-------- DATA IN THIS EXERCISE --------
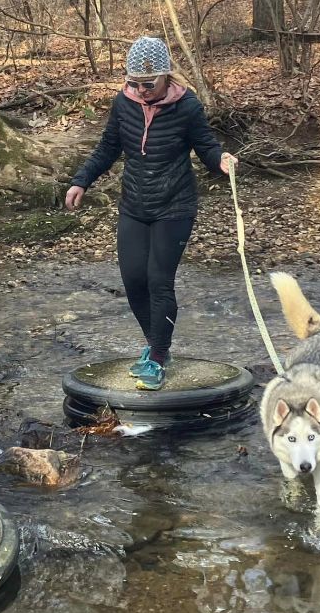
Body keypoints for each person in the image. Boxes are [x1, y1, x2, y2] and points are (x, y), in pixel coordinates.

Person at [65, 36, 236, 390]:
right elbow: (108, 148)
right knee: (133, 281)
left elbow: (205, 145)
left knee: (159, 280)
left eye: (148, 84)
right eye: (134, 83)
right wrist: (81, 181)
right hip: (134, 205)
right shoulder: (123, 104)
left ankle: (158, 356)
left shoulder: (186, 107)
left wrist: (221, 160)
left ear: (165, 77)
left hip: (175, 206)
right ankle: (155, 344)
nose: (141, 90)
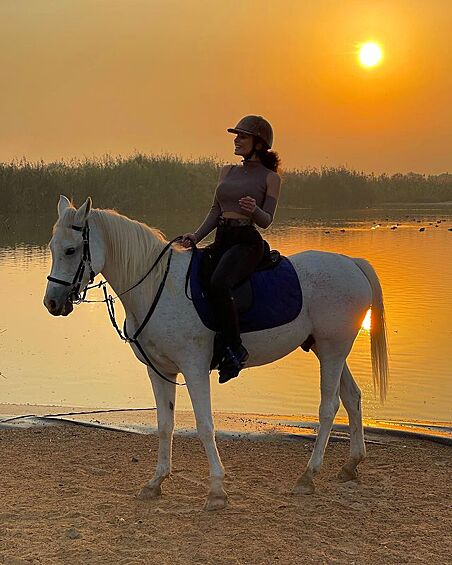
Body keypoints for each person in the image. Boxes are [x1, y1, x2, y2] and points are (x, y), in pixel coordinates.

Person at [181, 115, 282, 383]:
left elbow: (267, 221)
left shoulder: (271, 178)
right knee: (195, 278)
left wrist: (255, 210)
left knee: (219, 283)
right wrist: (196, 235)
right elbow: (215, 211)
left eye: (242, 136)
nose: (236, 140)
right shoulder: (227, 171)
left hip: (246, 242)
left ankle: (235, 349)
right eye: (236, 136)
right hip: (222, 238)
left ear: (258, 144)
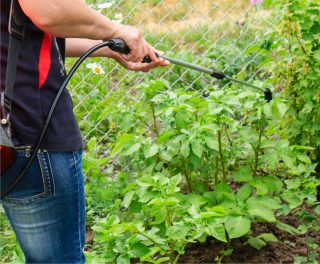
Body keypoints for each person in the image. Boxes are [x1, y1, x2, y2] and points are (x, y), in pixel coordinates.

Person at [0, 0, 169, 263]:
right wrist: (114, 29)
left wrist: (109, 49)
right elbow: (47, 10)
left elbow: (22, 35)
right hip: (28, 131)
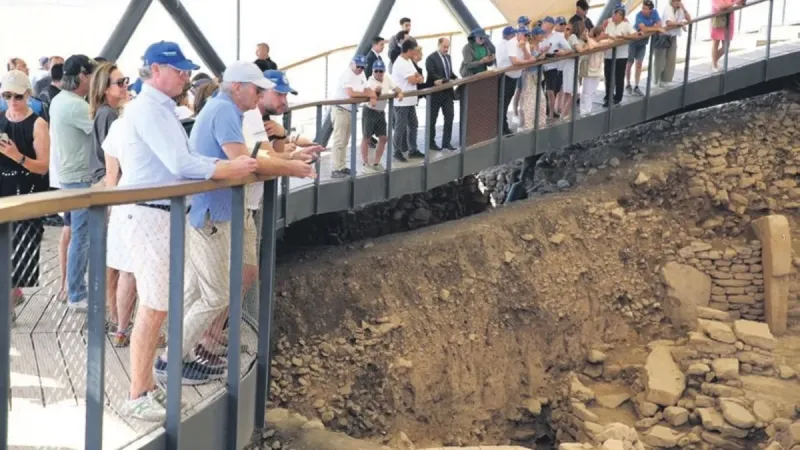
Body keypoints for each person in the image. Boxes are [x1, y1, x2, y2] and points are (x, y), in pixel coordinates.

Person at [117, 41, 258, 421]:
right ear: (156, 70)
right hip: (151, 215)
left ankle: (147, 387)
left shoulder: (160, 108)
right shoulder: (149, 109)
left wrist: (221, 166)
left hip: (163, 213)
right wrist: (228, 168)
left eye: (185, 70)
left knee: (157, 306)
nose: (185, 76)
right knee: (153, 308)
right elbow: (180, 163)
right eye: (178, 70)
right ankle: (138, 393)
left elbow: (186, 159)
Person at [167, 61, 315, 386]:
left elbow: (246, 157)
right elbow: (245, 162)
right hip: (212, 213)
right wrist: (291, 167)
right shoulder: (224, 111)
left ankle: (179, 353)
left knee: (197, 291)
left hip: (213, 210)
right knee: (215, 295)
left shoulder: (224, 110)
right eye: (257, 89)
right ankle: (170, 360)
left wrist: (288, 160)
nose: (260, 95)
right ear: (238, 87)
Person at [0, 71, 50, 324]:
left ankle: (9, 303)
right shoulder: (1, 120)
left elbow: (42, 166)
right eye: (7, 95)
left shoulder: (38, 124)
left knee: (20, 250)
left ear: (28, 95)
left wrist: (16, 156)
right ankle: (10, 297)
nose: (12, 101)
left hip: (28, 192)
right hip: (3, 190)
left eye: (18, 96)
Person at [49, 54, 97, 311]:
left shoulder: (60, 100)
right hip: (80, 178)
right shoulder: (76, 106)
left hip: (68, 176)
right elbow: (103, 132)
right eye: (93, 76)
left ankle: (72, 288)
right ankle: (77, 293)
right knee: (82, 236)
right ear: (82, 76)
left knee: (75, 234)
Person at [331, 55, 376, 178]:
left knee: (345, 140)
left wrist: (370, 94)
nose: (360, 69)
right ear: (352, 64)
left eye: (363, 67)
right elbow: (350, 93)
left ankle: (341, 166)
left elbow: (367, 89)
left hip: (350, 110)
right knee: (339, 140)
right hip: (340, 109)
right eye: (358, 66)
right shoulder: (347, 75)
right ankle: (336, 168)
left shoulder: (361, 75)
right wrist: (367, 94)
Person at [361, 60, 402, 172]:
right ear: (373, 71)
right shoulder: (370, 81)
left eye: (381, 71)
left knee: (383, 138)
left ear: (384, 71)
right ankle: (365, 163)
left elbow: (396, 87)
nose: (379, 73)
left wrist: (399, 92)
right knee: (367, 137)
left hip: (380, 112)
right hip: (369, 111)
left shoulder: (387, 77)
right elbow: (373, 95)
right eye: (376, 71)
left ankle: (376, 162)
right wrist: (376, 93)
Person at [391, 39, 425, 162]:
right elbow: (412, 79)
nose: (415, 53)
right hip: (402, 102)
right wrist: (417, 79)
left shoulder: (409, 61)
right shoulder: (400, 63)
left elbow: (418, 75)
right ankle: (397, 151)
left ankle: (412, 149)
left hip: (411, 100)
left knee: (413, 124)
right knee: (400, 127)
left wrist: (418, 78)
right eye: (414, 50)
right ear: (409, 50)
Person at [598, 6, 637, 107]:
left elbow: (635, 35)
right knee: (608, 77)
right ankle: (608, 96)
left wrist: (624, 37)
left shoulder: (626, 25)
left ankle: (618, 97)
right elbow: (604, 35)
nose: (613, 16)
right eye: (613, 14)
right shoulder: (609, 23)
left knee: (619, 77)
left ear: (621, 16)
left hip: (621, 56)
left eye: (616, 14)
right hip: (608, 55)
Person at [425, 37, 458, 151]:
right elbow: (432, 74)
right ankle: (430, 143)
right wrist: (446, 80)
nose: (446, 49)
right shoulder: (431, 58)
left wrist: (456, 78)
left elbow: (449, 72)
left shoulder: (448, 57)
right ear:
--------
▸ DIRECTIONS
Please return the listing above exactly and leave every picture out.

▸ WRITTEN ANSWER
Body keypoints for each person in the image. Boxes are [x1, y1, x2, y2] and points are (x, y), in pixel coordinates.

Person at [65, 36, 236, 390]:
right elbow: (108, 148)
right knee: (133, 281)
left elbow: (205, 145)
left knee: (159, 280)
left eye: (148, 84)
right eye: (134, 83)
right wrist: (81, 181)
right hip: (134, 205)
right shoulder: (123, 104)
left ankle: (158, 356)
left shoulder: (186, 107)
left wrist: (221, 160)
left ear: (165, 77)
left hip: (175, 206)
right ankle: (155, 344)
nose: (141, 90)
Body keypoints for each person in the image. Boxes are [x1, y1, x2, y2] and points are (x, y), in pixel coordinates.

Person at [181, 115, 282, 383]:
left elbow: (267, 221)
left shoulder: (271, 178)
right knee: (195, 278)
left wrist: (255, 210)
left knee: (219, 283)
right wrist: (196, 235)
right elbow: (215, 211)
left eye: (242, 136)
nose: (236, 140)
right shoulder: (227, 171)
left hip: (246, 242)
left ankle: (235, 349)
right eye: (236, 136)
right hip: (222, 238)
left ear: (258, 144)
Body keypoints for each person in the image. Boxes are [x1, y1, x2, y2] and points are (x, y), in pixel coordinates.

Person at [0, 0, 169, 263]:
right wrist: (114, 29)
left wrist: (109, 49)
right elbow: (47, 10)
left elbow: (22, 35)
right hip: (28, 131)
Body keypoints for each person in the image. Boxes are [x1, y1, x2, y2] and points are (x, y), in pixel coordinates.

Person at [117, 41, 258, 421]:
right ear: (156, 70)
right hip: (151, 215)
left ankle: (147, 387)
left shoulder: (160, 108)
right shoulder: (149, 109)
left wrist: (221, 166)
left hip: (163, 213)
right wrist: (228, 168)
left eye: (185, 70)
left knee: (157, 306)
nose: (185, 76)
right knee: (153, 308)
right elbow: (180, 163)
right eye: (178, 70)
right ankle: (138, 393)
left elbow: (186, 159)
Person at [167, 61, 315, 386]:
left elbow: (246, 157)
right elbow: (245, 162)
right hip: (212, 213)
right wrist: (291, 167)
right shoulder: (224, 111)
left ankle: (179, 353)
left knee: (197, 291)
left hip: (213, 210)
right knee: (215, 295)
left shoulder: (224, 110)
right eye: (257, 89)
right ankle: (170, 360)
left wrist: (288, 160)
nose: (260, 95)
right ear: (238, 87)
Person at [0, 71, 50, 324]:
left ankle: (9, 303)
right shoulder: (1, 120)
left elbow: (42, 166)
right eye: (7, 95)
left shoulder: (38, 124)
left knee: (20, 250)
left ear: (28, 95)
left wrist: (16, 156)
right ankle: (10, 297)
nose: (12, 101)
left hip: (28, 192)
right hip: (3, 190)
left eye: (18, 96)
Person at [49, 54, 97, 311]:
left shoulder: (60, 100)
right hip: (80, 178)
right shoulder: (76, 106)
left hip: (68, 176)
right elbow: (103, 132)
right eye: (93, 76)
left ankle: (72, 288)
right ankle: (77, 293)
right knee: (82, 236)
right ear: (82, 76)
left knee: (75, 234)
Person at [331, 55, 376, 178]:
left knee: (345, 140)
left wrist: (370, 94)
nose: (360, 69)
right ear: (352, 64)
left eye: (363, 67)
right elbow: (350, 93)
left ankle: (341, 166)
left elbow: (367, 89)
left hip: (350, 110)
right knee: (339, 140)
right hip: (340, 109)
right eye: (358, 66)
right shoulder: (347, 75)
right ankle: (336, 168)
left shoulder: (361, 75)
right wrist: (367, 94)
Person at [361, 60, 402, 172]:
right ear: (373, 71)
right shoulder: (370, 81)
left eye: (381, 71)
left knee: (383, 138)
left ear: (384, 71)
right ankle: (365, 163)
left elbow: (396, 87)
nose: (379, 73)
left wrist: (399, 92)
right knee: (367, 137)
left hip: (380, 112)
right hip: (369, 111)
left shoulder: (387, 77)
right elbow: (373, 95)
right eye: (376, 71)
left ankle: (376, 162)
right wrist: (376, 93)
Person at [391, 39, 425, 162]:
right elbow: (412, 79)
nose: (415, 53)
right hip: (402, 102)
right wrist: (417, 79)
left shoulder: (409, 61)
right shoulder: (400, 63)
left elbow: (418, 75)
right ankle: (397, 151)
left ankle: (412, 149)
left hip: (411, 100)
left knee: (413, 124)
right knee: (400, 127)
left wrist: (418, 78)
right eye: (414, 50)
right ear: (409, 50)
Person at [598, 6, 637, 107]:
left elbow: (635, 35)
right knee: (608, 77)
right ankle: (608, 96)
left wrist: (624, 37)
left shoulder: (626, 25)
left ankle: (618, 97)
right elbow: (604, 35)
nose: (613, 16)
right eye: (613, 14)
right shoulder: (609, 23)
left knee: (619, 77)
left ear: (621, 16)
left hip: (621, 56)
left eye: (616, 14)
right hip: (608, 55)
Person at [425, 37, 458, 151]:
right elbow: (432, 74)
right ankle: (430, 143)
right wrist: (446, 80)
nose: (446, 49)
right shoulder: (431, 58)
left wrist: (456, 78)
left elbow: (449, 72)
left shoulder: (448, 57)
right ear:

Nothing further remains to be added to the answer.